Understanding Quarter Divisions
Before using is_quarter_end, it's important to understand how pandas divides the year into quarters ?
- Quarter 1: January 1st to March 31st
- Quarter 2: April 1st to June 30th
- Quarter 3: July 1st to September 30th
- Quarter 4: October 1st to December 31st
Basic Example
Let's create a DateTimeIndex and check which dates are quarter-end dates ?
import pandas as pd
# Create a DatetimeIndex with period 6 and frequency as 15 days
# The timezone is Australia/Adelaide
datetimeindex = pd.date_range('2021-6-15 02:30:50', periods=6, tz='Australia/Adelaide', freq='15D')
# Display DateTimeIndex
print("DateTimeIndex...")
print(datetimeindex)
# Display DateTimeIndex frequency
print("\nDateTimeIndex frequency...")
print(datetimeindex.freq)
# Check whether the date in DateTimeIndex is the last day of the quarter
print("\nCheck whether the date in DateTimeIndex is the last day of the quarter...")
print(datetimeindex.is_quarter_end)
DateTimeIndex...
DatetimeIndex(['2021-06-15 02:30:50+09:30', '2021-06-30 02:30:50+09:30',
'2021-07-15 02:30:50+09:30', '2021-07-30 02:30:50+09:30',
'2021-08-14 02:30:50+09:30', '2021-08-29 02:30:50+09:30'],
dtype='datetime64[ns, Australia/Adelaide]', freq='15D')
DateTimeIndex frequency...
<15 * Days>
Check whether the date in DateTimeIndex is the last day of the quarter...
[False True False False False False]
Example with Quarter-End Dates
Let's create a more focused example using actual quarter-end dates ?
import pandas as pd
# Create specific dates including quarter-end dates
dates = ['2021-03-31', '2021-04-01', '2021-06-30', '2021-09-30', '2021-12-31']
datetime_index = pd.DatetimeIndex(dates)
print("DateTimeIndex with quarter-end dates...")
print(datetime_index)
print("\nIs quarter end?")
print(datetime_index.is_quarter_end)
# Create a DataFrame to see results more clearly
df = pd.DataFrame({
'Date': datetime_index,
'Is_Quarter_End': datetime_index.is_quarter_end
})
print("\nResults in DataFrame format:")
print(df)
DateTimeIndex with quarter-end dates...
DatetimeIndex(['2021-03-31', '2021-04-01', '2021-06-30', '2021-09-30',
'2021-12-31'],
dtype='datetime64[ns]', freq=None)
Is quarter end?
[ True False True True True]
Results in DataFrame format:
Date Is_Quarter_End
0 2021-03-31 True
1 2021-04-01 False
2 2021-06-30 True
3 2021-09-30 True
4 2021-12-31 True
Filtering Quarter-End Dates
You can use the is_quarter_end property to filter and extract only quarter-end dates ?
import pandas as pd
# Create a date range covering multiple quarters
date_range = pd.date_range('2021-01-01', '2021-12-31', freq='M')
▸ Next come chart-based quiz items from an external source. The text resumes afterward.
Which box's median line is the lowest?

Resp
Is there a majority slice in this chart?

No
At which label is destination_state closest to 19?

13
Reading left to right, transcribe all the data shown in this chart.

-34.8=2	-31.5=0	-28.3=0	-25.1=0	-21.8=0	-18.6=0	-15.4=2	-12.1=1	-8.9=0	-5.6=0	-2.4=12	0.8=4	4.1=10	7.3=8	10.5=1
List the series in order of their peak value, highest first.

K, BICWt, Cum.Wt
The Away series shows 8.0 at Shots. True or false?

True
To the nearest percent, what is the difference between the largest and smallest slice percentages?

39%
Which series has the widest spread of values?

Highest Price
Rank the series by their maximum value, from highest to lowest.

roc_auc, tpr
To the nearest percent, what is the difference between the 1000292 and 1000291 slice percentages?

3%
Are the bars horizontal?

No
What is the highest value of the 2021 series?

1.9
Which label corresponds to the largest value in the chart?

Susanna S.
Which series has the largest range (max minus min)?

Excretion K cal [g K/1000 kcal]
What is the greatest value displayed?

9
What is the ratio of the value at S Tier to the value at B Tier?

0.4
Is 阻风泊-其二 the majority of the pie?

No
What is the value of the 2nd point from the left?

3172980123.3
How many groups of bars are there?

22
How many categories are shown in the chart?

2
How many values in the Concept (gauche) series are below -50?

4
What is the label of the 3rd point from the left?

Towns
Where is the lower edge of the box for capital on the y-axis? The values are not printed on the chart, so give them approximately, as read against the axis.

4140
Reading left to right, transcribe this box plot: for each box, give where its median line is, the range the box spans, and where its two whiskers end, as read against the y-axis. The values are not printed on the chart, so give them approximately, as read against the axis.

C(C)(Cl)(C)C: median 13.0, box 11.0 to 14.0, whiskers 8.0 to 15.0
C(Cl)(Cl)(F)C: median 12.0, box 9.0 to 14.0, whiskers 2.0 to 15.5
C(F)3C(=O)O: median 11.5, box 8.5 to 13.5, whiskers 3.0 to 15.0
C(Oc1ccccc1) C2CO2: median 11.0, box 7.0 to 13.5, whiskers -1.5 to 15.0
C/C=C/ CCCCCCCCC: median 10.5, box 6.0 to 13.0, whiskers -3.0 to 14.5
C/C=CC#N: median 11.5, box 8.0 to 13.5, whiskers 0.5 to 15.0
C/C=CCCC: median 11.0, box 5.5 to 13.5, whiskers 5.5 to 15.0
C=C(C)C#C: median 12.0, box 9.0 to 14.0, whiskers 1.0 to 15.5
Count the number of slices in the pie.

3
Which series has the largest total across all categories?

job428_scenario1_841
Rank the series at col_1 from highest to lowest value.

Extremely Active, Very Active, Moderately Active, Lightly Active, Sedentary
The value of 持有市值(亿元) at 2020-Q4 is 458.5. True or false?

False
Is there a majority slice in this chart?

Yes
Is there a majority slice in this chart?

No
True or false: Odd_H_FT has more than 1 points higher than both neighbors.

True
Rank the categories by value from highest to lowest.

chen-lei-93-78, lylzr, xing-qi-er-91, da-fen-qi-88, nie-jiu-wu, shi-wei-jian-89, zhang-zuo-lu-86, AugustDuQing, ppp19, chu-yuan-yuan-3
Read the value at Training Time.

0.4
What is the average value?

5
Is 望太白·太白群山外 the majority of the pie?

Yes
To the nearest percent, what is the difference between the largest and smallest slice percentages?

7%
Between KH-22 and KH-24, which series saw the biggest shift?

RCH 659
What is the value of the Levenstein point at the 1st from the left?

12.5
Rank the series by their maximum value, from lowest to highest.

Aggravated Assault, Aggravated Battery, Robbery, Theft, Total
print("Monthly dates for 2021:")
print(date_range)
# Filter only quarter-end dates
quarter_end_dates = date_range[date_range.is_quarter_end]
print("\nQuarter-end dates only:")
print(quarter_end_dates)
Monthly dates for 2021:
DatetimeIndex(['2021-01-31', '2021-02-28', '2021-03-31', '2021-04-30',
'2021-05-31', '2021-06-30', '2021-07-31', '2021-08-31',
'2021-09-30', '2021-10-31', '2021-11-30', '2021-12-31'],
dtype='datetime64[ns]', freq='M')
Quarter-end dates only:
DatetimeIndex(['2021-03-31', '2021-06-30', '2021-09-30', '2021-12-31'], dtype='datetime64[ns]', freq=None)
Conclusion
The is_quarter_end property is useful for financial analysis and time series operations where quarterly periods matter. It returns True for dates that fall on March 31st, June 30th, September 30th, and December 31st of any year.